It is hard to open a newspaper, book, or magazine without finding some implication to the earth being billions of years old. Given the overwhelming barrage of these statements, it is understandable why so many people have trouble considering the possibility that the earth might be only thousands of years old. Yet there is an intriguing possibility that the earth may be much younger than ‘billions of years’.

Despite what people have been led to believe, there are no dating methods which give an absolute date for the formation of the earth. All dating methods are based on non-provable assumptions about some event in the distant past. Furthermore, there is a strong bias to reject any dating method which does not allow enough time for evolution to have happened.

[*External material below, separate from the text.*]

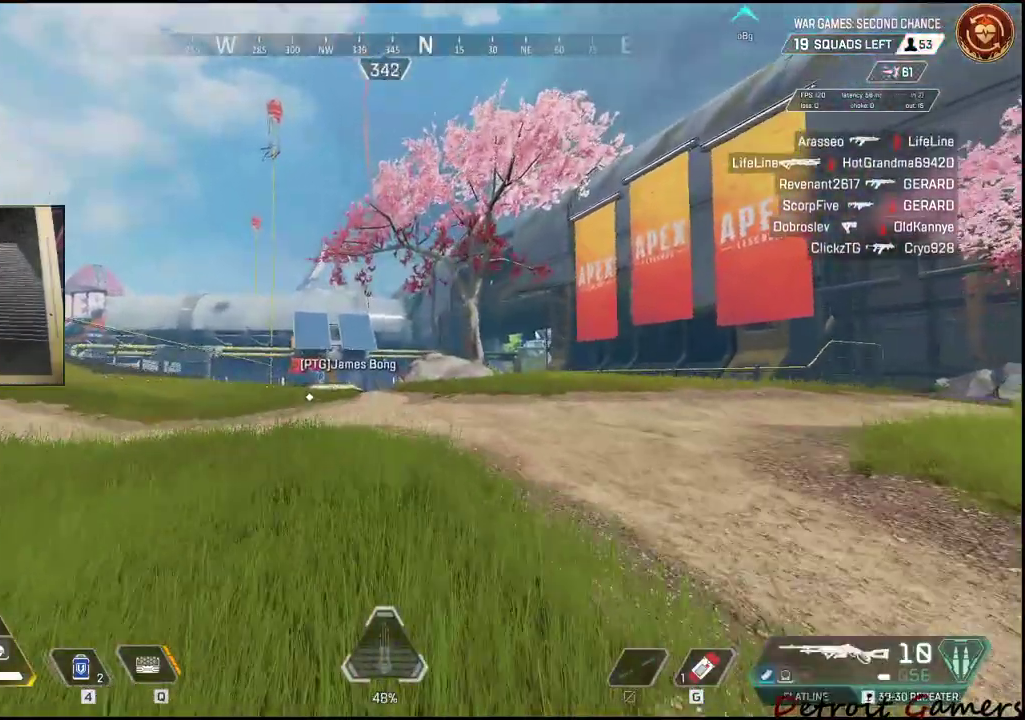
{"keys": ["shift", "w"], "mouse": [], "events": []}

To understand the validity of any date, the reader must gain an understanding of how all dating methods work. The following illustration should help:

Suppose you were up at 6:00 a.m. and happened to see a friend who lives in a nearby town. You observe that he is walking along at 2 miles an hour and you know that he lives 16 miles away. You can easily use the formula at the top of the illustration to calculate that your friend left home 8 hours earlier. You have just performed a dating method of how long your friend has been on the road. However, something doesn’t make sense. Why would your friend be up all night walking? Although you used the correct formula, your assumptions may not have been correct. Perhaps your friend stayed with someone in town and woke up minutes before for a morning stroll. In this case, you have used the ‘WRONG INITIAL AMOUNT’ in your calculation. Perhaps he took a shortcut which cut 12 miles off his walk. In this case there was ‘CONTAMINATION’ of the total amount. Perhaps since you last saw your friend, he has taken up marathon running and averaged 8 miles an hour (only having slowed down just before you saw him). In this case you have used the wrong ‘AVERAGE RATE’. The point is, wrong assumptions lead to wrong answers.

In all dating methods the initial amount is an assumption, the estimate of contamination is an assumption, and the overall rate is an assumption. The only things which can be known for sure are the present amount and the present rate.

Unless you estimate the initial amount correctly, the average rate correctly, and the amount of contamination correctly, your answer will be wrong. And depending on your assumptions, it could be very, very wrong.

There are actually very few dating methods which seem to indicate that the earth is extremely old. On the other hand there are many dating methods which indicate that the earth is quite young. If the earth is relatively young, then evolution is obviously a myth and creation becomes the only logical alternative. Could this be the primary reason that only those methods which seem to indicate very old ages are acceptable?